Per i sindacati, d’altro canto, la rivendicazione di un salario minimo legale dovrebbe porsi come esigenza più immediata, «giacché vi è un punto limite al di là del quale l’esclusivismo sindacale si condanna da sé, ed esso ricorre quando l’abbandono degli strati marginali della classe lavoratrice incide sulla stessa capacità di pressione degli strati più avanzati» [272]
. Queste parole sono state scritte da Gino Giugni quasi trent’anni fa, in un quadro sicuramente diverso dall’attuale. Ma rischiano di adattarsi fin troppo ad illustrare tendenze presenti nuovamente nel sistema italiano di relazioni industriali per non far squillare più di un campanello d’allarme. Nel fare propria la proposta di un salario minimo legale i sindacati potrebbero non soltanto battersi per ottenere uno strumento integrativo delle carenze della contrattazione, ma anche trovare in esso una fonte rinnovata di legittimazione nei confronti dell’insieme della classe lavoratrice.{p. 96}
Motivi di discussione attorno alle prospettive in Italia di una legislazione sui minimi non sembrano dunque mancare. In queste pagine abbiamo cercato di offrire materiali per un dibattito più approfondito. Vorremmo, adesso, concludere con una constatazione. A fronte dei problemi, largamente comuni, alle economie occidentali è quasi una banalità affermare che «sia la destra che la sinistra promettono di conseguire gli stessi risultati» [273]
. Le linee di marcia, però, restano divergenti.
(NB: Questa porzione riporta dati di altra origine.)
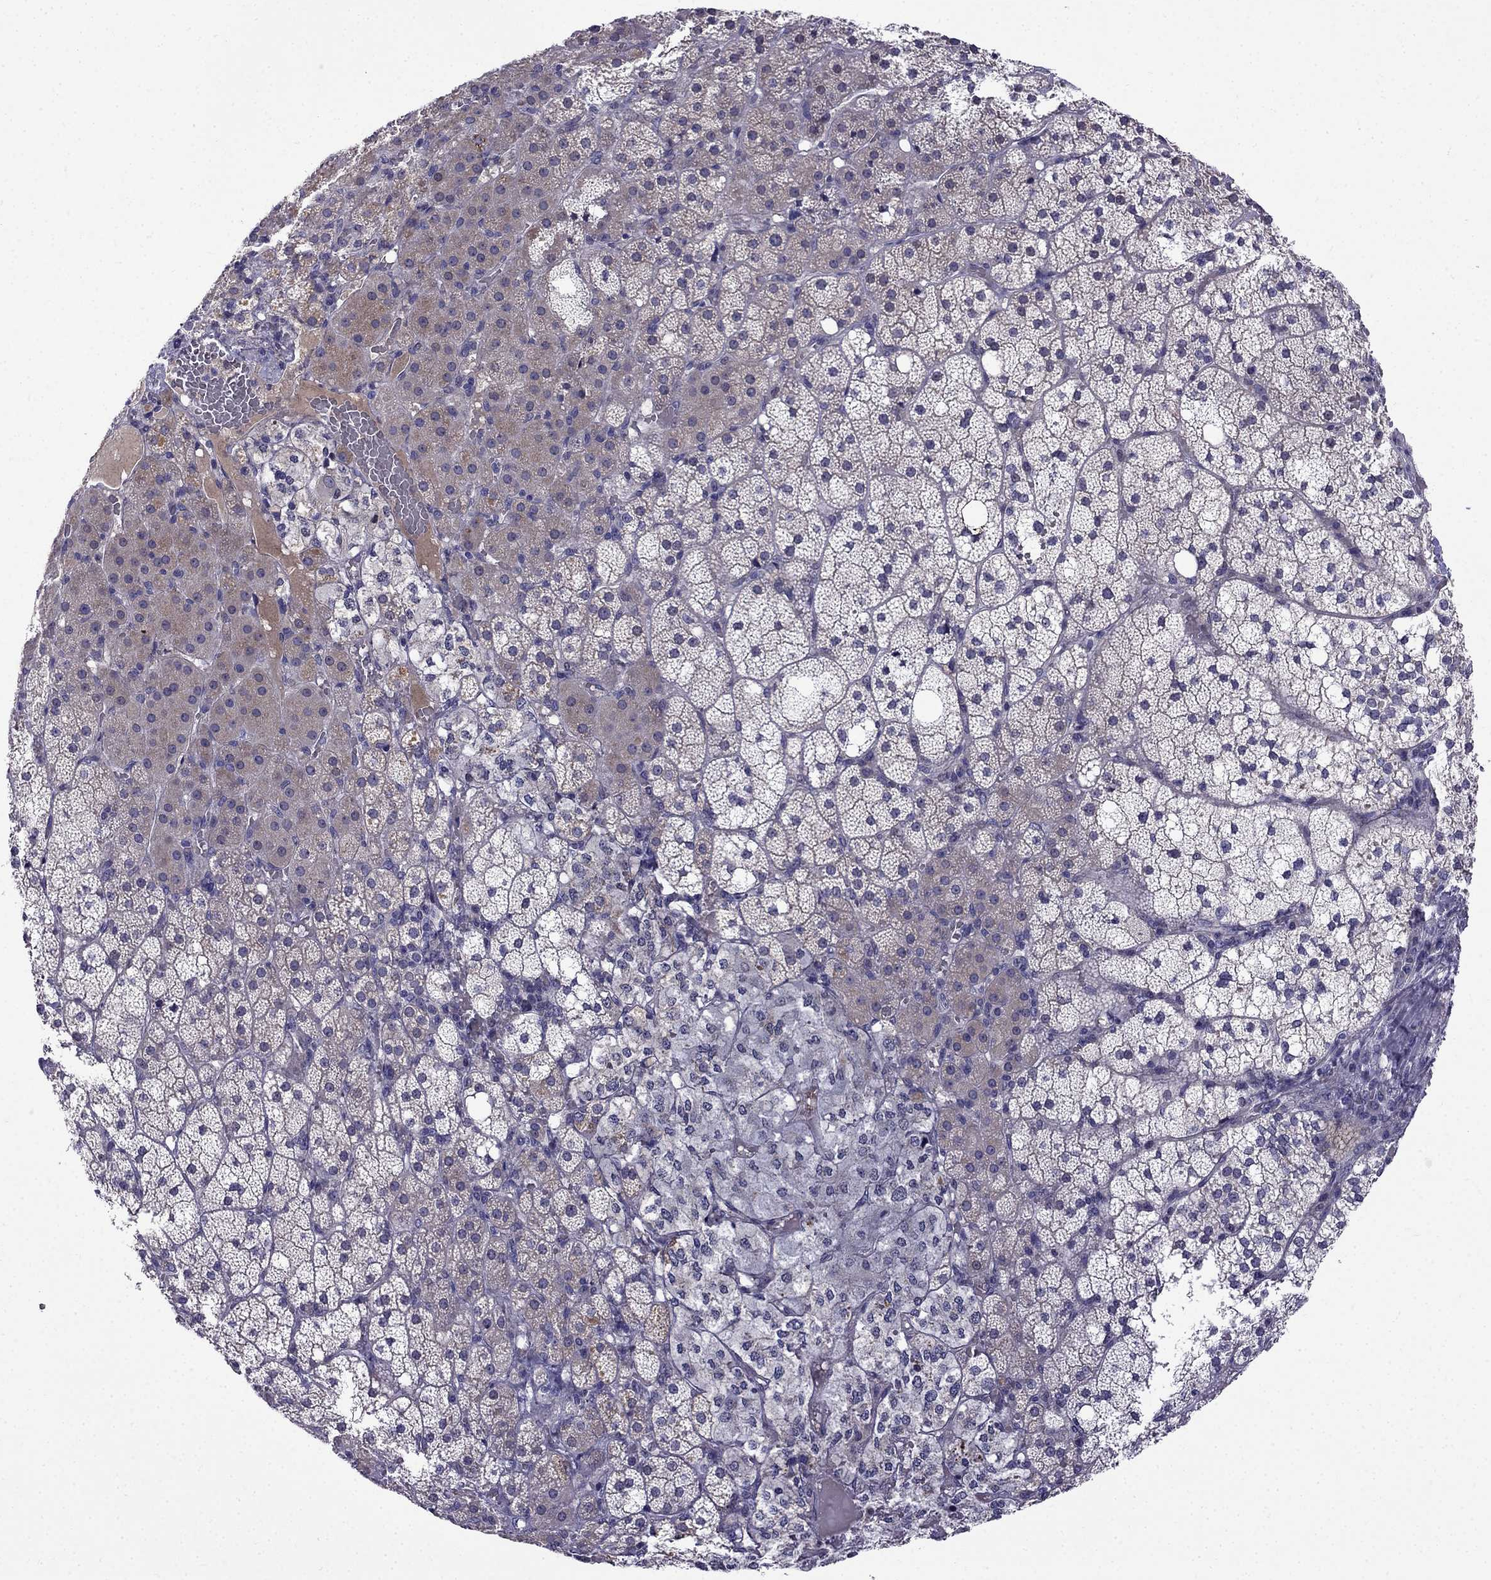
{"staining": {"intensity": "moderate", "quantity": "<25%", "location": "cytoplasmic/membranous"}, "tissue": "adrenal gland", "cell_type": "Glandular cells", "image_type": "normal", "snomed": [{"axis": "morphology", "description": "Normal tissue, NOS"}, {"axis": "topography", "description": "Adrenal gland"}], "caption": "Protein expression analysis of normal adrenal gland shows moderate cytoplasmic/membranous staining in about <25% of glandular cells. (brown staining indicates protein expression, while blue staining denotes nuclei).", "gene": "PI16", "patient": {"sex": "male", "age": 53}}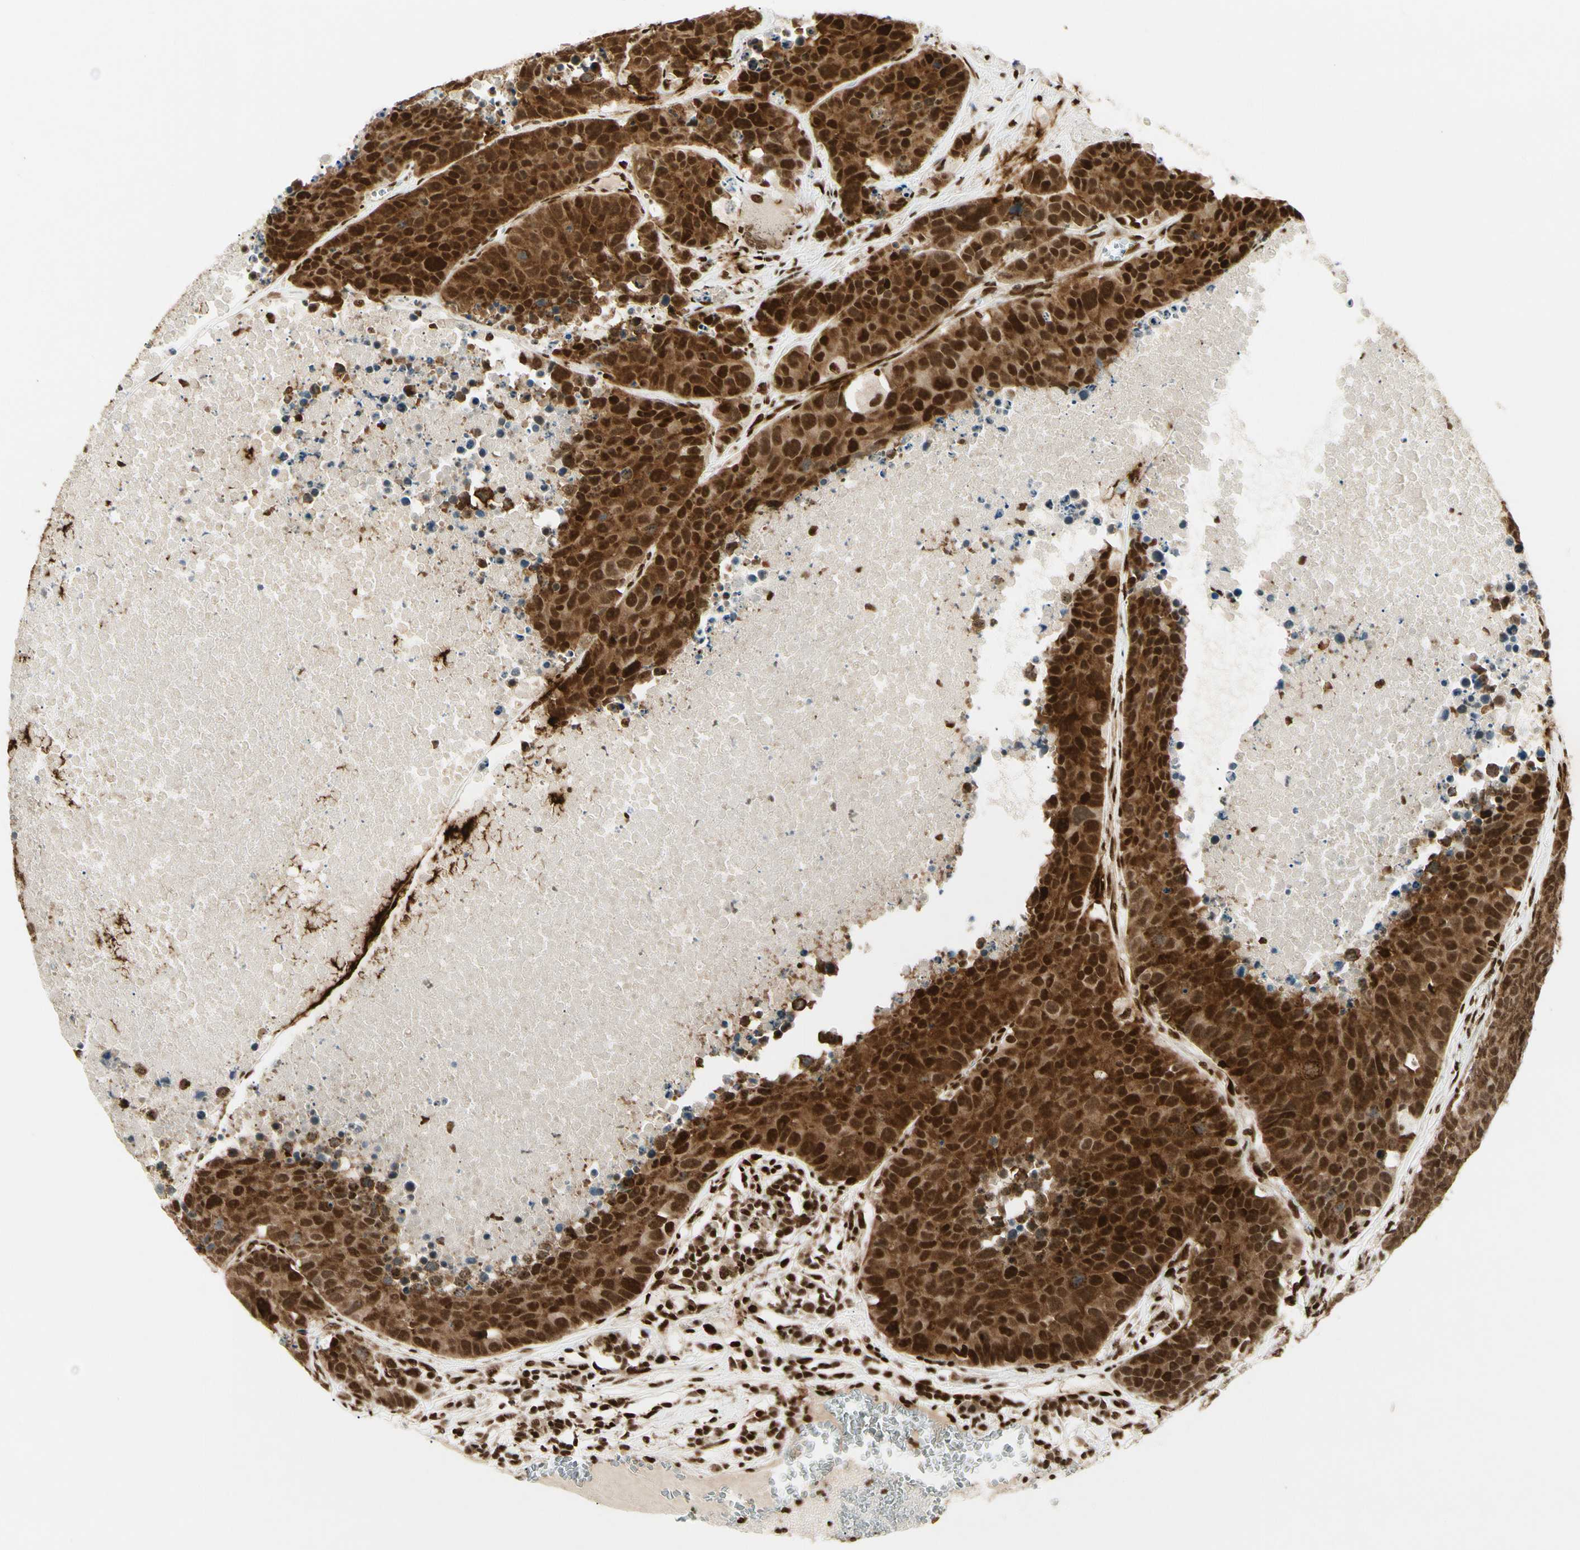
{"staining": {"intensity": "strong", "quantity": ">75%", "location": "cytoplasmic/membranous,nuclear"}, "tissue": "carcinoid", "cell_type": "Tumor cells", "image_type": "cancer", "snomed": [{"axis": "morphology", "description": "Carcinoid, malignant, NOS"}, {"axis": "topography", "description": "Lung"}], "caption": "Carcinoid was stained to show a protein in brown. There is high levels of strong cytoplasmic/membranous and nuclear expression in about >75% of tumor cells. (DAB (3,3'-diaminobenzidine) IHC, brown staining for protein, blue staining for nuclei).", "gene": "FUS", "patient": {"sex": "male", "age": 60}}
Per quanto qui ci riguarda vorrà pur dire qualcosa se uno dei primi cavalli di battaglia della reaganomics è stato l’attacco al salario minimo legale [274]
mentre questo si è sempre mostrato uno strumento essenziale per il governo socialista francese. Dopo tutto, in questa differenza di atteggiamenti non sembra forzato trovare una conferma per chi riconosce nel salario minimo legale un elemento rilevante di una politica sociale ispirata al cambiamento.
Note
[269] Del resto non particolarmente nuova: in essa infatti non era difficile avvertire suggestioni di idee già da tempo avanzate, ad esempio, da Sylos Labini, La riforma della scala mobile, in «Mondo operaio», 1981, 1, p. 29; Id., Un esercito del lavoro, in «la Repubblica», 22 dicembre 1981.
[270] Apprezzabile, in questo senso, un’apertura che sembrava prospettata nei Materiali e proposte per un programma di politica economico-sociale e di governo dell’economia del PCI (in «Rinascita», 50, 1981, p. 33, poi, senza modifiche sul punto, ivi, 23, 1982, p. 17). Ma anche la proposta comunista appariva confinata, salvo ulteriori precisazioni, ai problemi della riforma contrattuale della struttura del salario, restando, dal nostro punto di vista, inadeguata all’ordine di questioni esposto nel testo. I medesimi rilievi possono muoversi alla, pur interessante, proposta formulata da Dal Co, op. cit., laddove individua in un negoziato trilaterale lo strumento di fissazione del salario minimo, senza chiarire se la misura salariale così determinata vada, o meno, rafforzata attraverso la sanzione legale. Totale insensibilità ai profili istituzionali della problematica, non a caso frettolosamente liquidata, mostra poi Bolaffi, op. cit.
[271] Un esempio di parzialità nell’informazione è l’articolo di Barbara Spinelli, Sulle orme di Léon Blum, in «la Repubblica», 16 giugno 1982. Una valutazione più equilibrata può leggersi in Patriarca, La politica dei redditi e dei prezzi nella recente esperienza francese, in «Ires Materiali», 1984, 2, p. 6.
[272] Giugni, La validità, cit., p. 70.
[273] Così Thurow, Senza Keynes, in «Lab. poi.», 1982, 1, p. 28.
[274] Cfr. Gennari, Nell’armadio di Reagan, in «Progetto», 1981, 1, p. 88. La ostilità del governo conservatore britannico nei confronti delle istituzioni che regolano il salario minimo è attestata da Wedderburn, Il diritto del lavoro in Europa negli anni ’80, in «Giornale dir. lav. e rel. ind.», 1983, p. 543, che sottolinea come, riguardo alle politiche del lavoro, «il contrasto con la Francia difficilmente potrebbe essere più profondo».